Another good reason for your readers to scan all photos (or at least the ones you really love, and especially the really old ones) is because they do fade after years and decades. The media of paper and sunlight.

Once they're digitized, the electronic storage medium can deteriorate -- possibly faster than the actual paper photos -- but if a person (and her descendents) are disciplined about it, that's an easy problem for your readers to overcome: Make regular backups.

Flikr and the other online photo storage sites will make regular backups for you, so that is one solution. If Flikr were to suddendly go out of business or be victimized by a cyber-attack and go down, taking your photos with it, one solution to that would be to upload your photos to several of the free photo services online (including the big companies like Yahoo and Google, which are less likely to suddenly go out of business -- although they are bigger targets for cyber-terrorist hackers, I suppose, but hopefully have better security because of this).

People ought to make a regular backup on their own.
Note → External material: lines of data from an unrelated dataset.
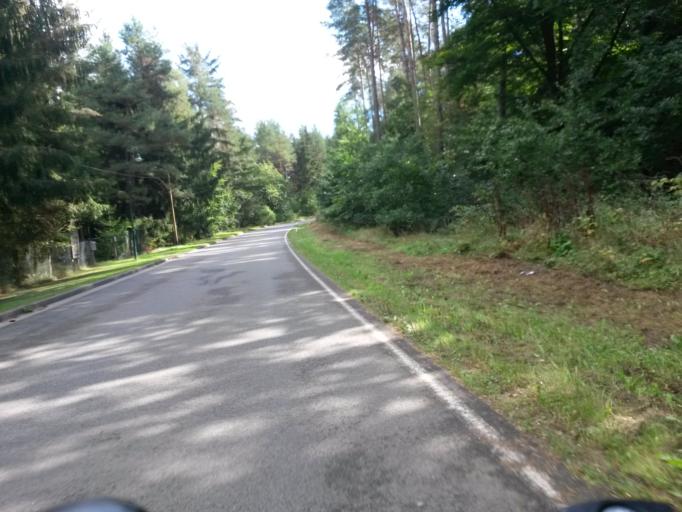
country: DE
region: Brandenburg
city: Templin
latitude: 53.2147
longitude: 13.5196
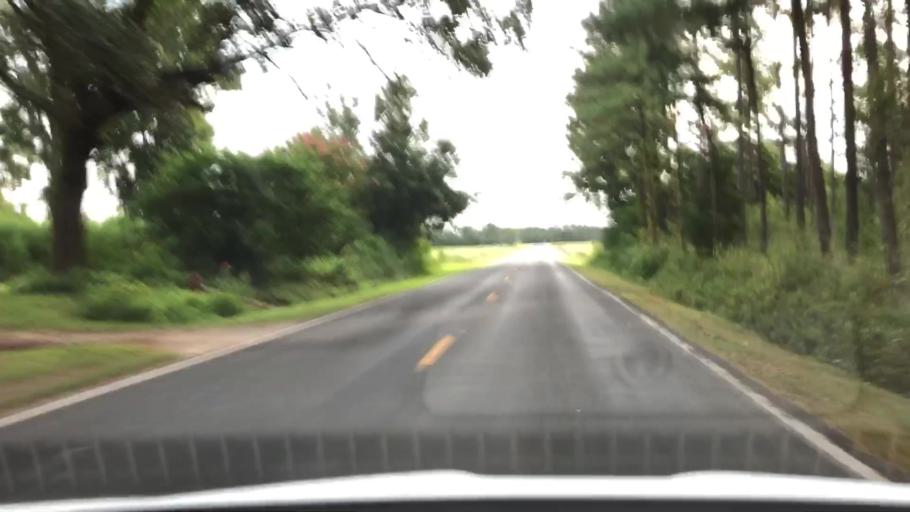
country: US
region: North Carolina
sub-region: Jones County
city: Trenton
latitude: 34.9982
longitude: -77.2774
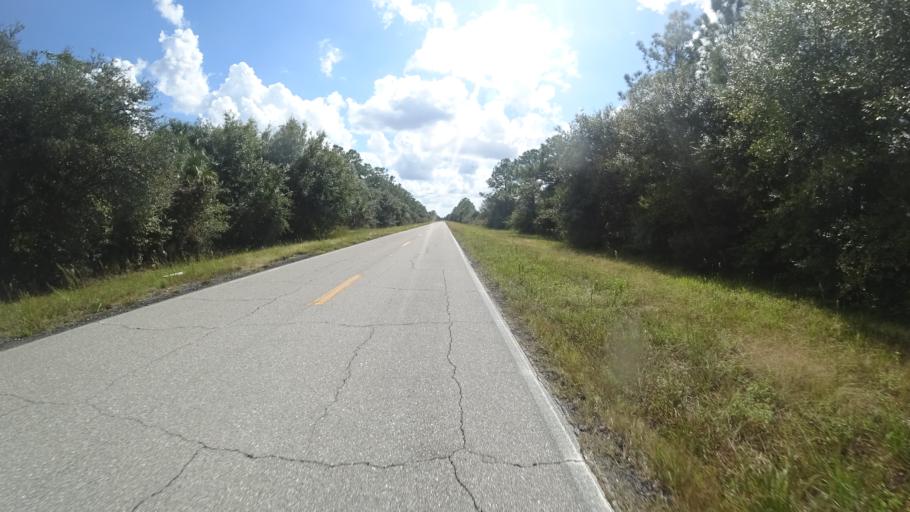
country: US
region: Florida
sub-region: Sarasota County
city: North Port
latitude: 27.2456
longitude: -82.1219
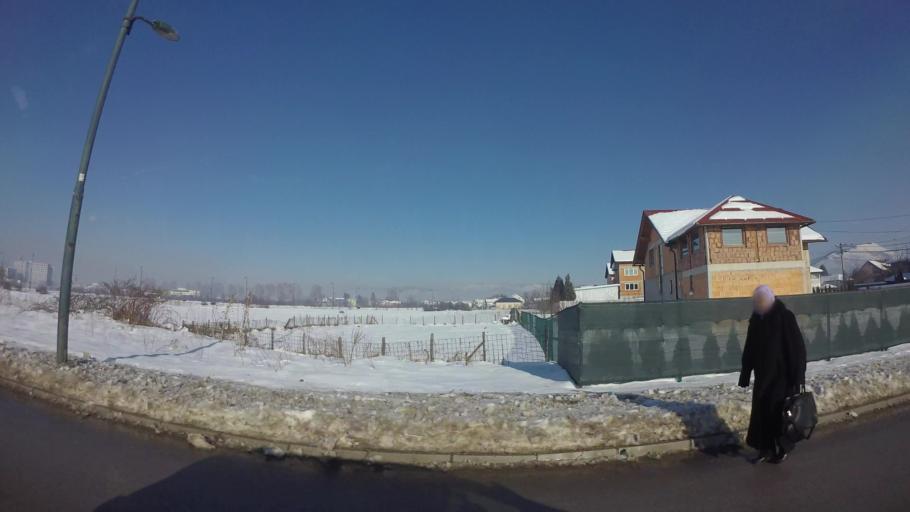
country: BA
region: Federation of Bosnia and Herzegovina
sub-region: Kanton Sarajevo
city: Sarajevo
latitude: 43.8197
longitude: 18.3167
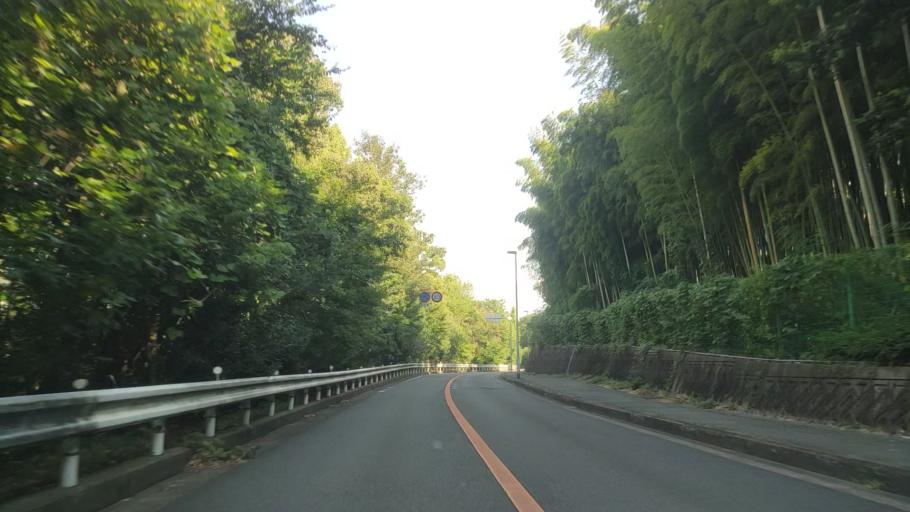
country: JP
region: Osaka
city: Mino
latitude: 34.8128
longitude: 135.5176
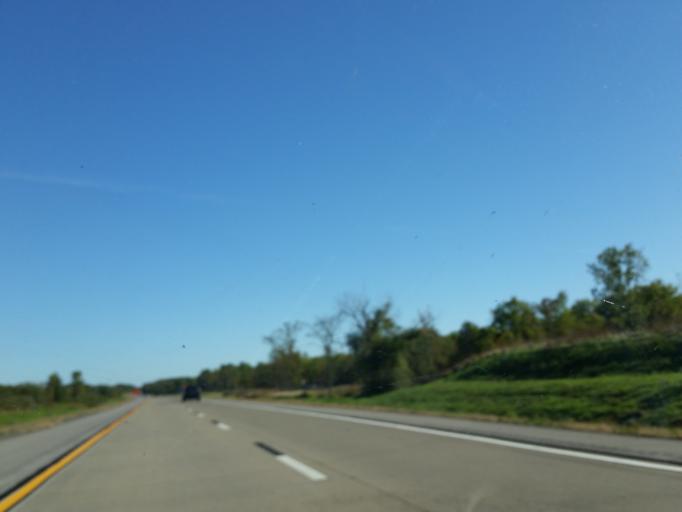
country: US
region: New York
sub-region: Erie County
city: Eden
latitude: 42.6746
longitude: -78.9464
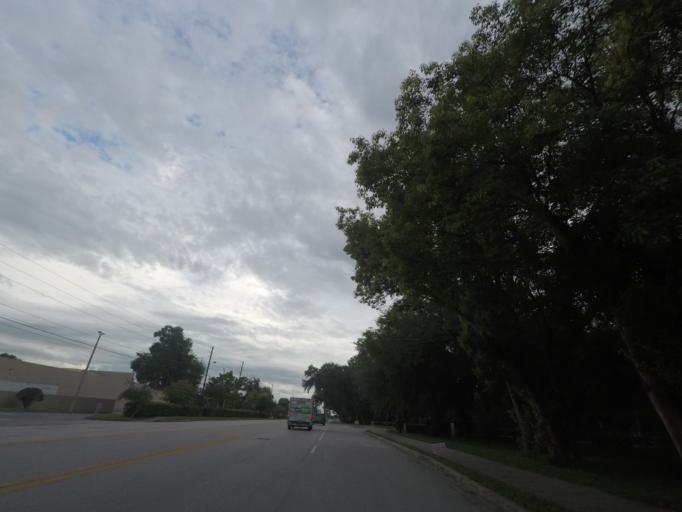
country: US
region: Florida
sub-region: Osceola County
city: Kissimmee
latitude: 28.3078
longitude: -81.4450
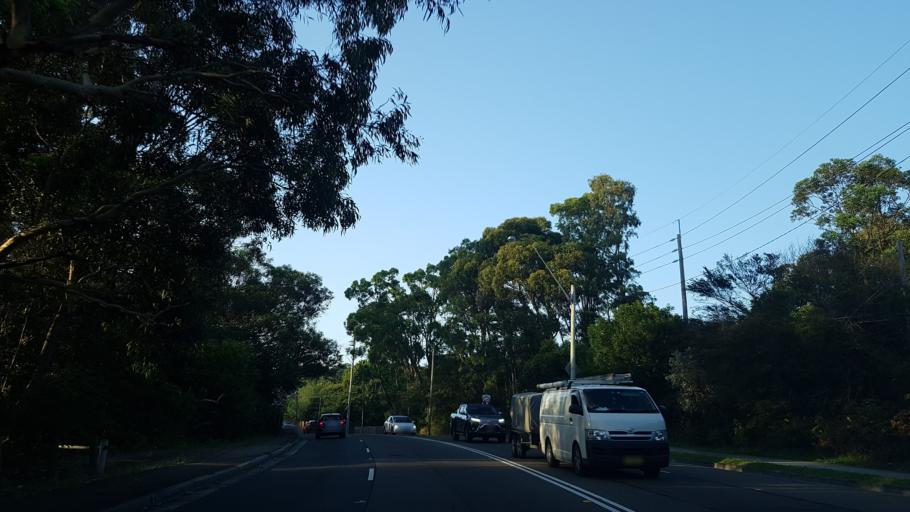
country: AU
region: New South Wales
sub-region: Warringah
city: Narraweena
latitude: -33.7480
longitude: 151.2623
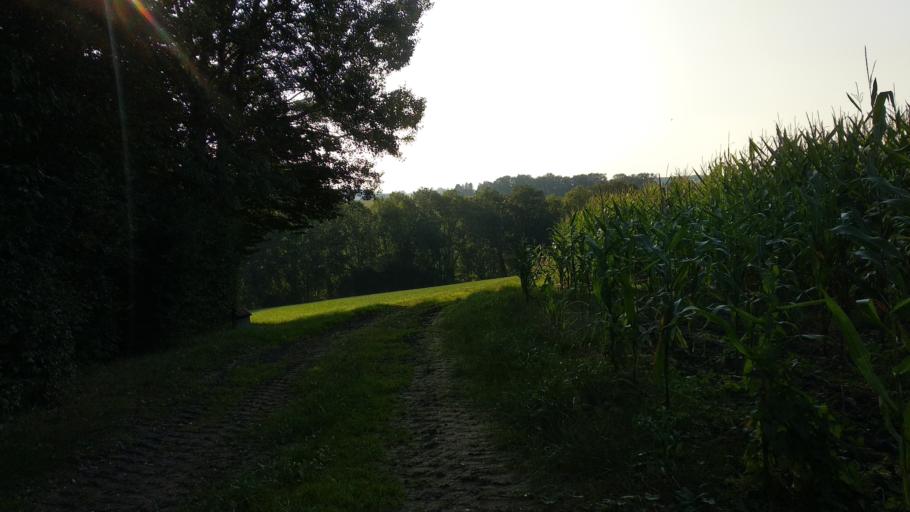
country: DE
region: Bavaria
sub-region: Upper Bavaria
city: Isen
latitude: 48.2006
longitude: 12.0689
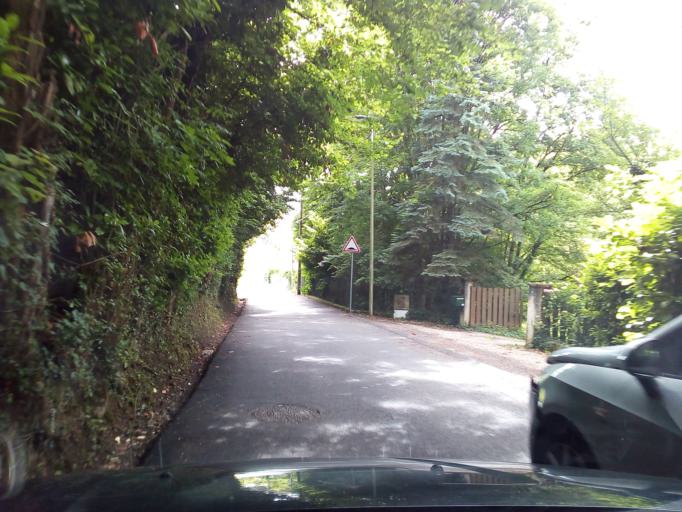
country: FR
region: Rhone-Alpes
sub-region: Departement de l'Isere
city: Gieres
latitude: 45.1711
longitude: 5.7811
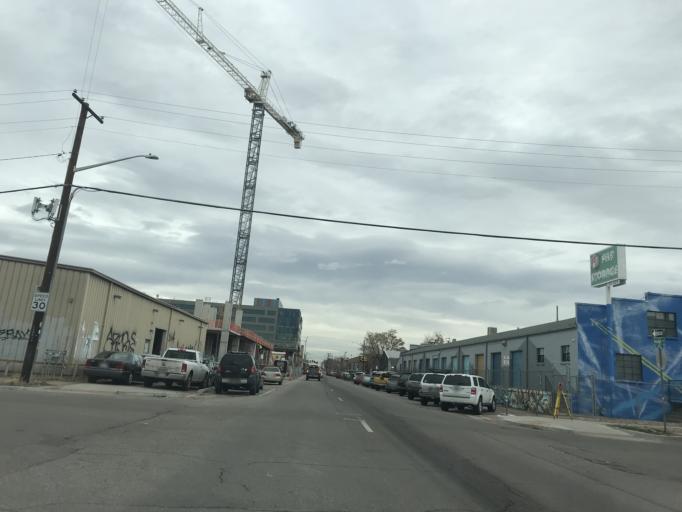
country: US
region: Colorado
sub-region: Denver County
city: Denver
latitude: 39.7666
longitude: -104.9767
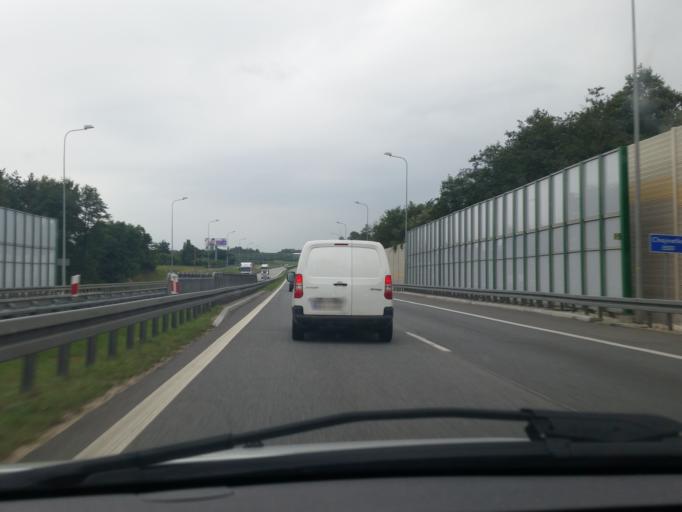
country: PL
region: Lodz Voivodeship
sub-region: Powiat skierniewicki
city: Kowiesy
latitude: 51.8889
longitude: 20.4186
Make regular weekly or even nightly backups of hard drives. Make backups of important CDs every ten years, I guess. Store the CDs in a separate building off-site. Print up your own calendars with a calendar program, years in advance, and then actually schedule the CD backup for a decade from now -- otherwise, you'll forget in ten years' time (and you may not be using the same time-management software in ten years, so it probably wouldn't work to set a TODO in such a program for ten years from now). And in ten years, when you make the backup, that's also the day to print up your new calendars for the next ten years and to write-down your next CD backup action item for one decade from that day -- or, again, you'll forget.

Have I done any of this? Of course not. Real soon, though. Preacher, practice what you preach.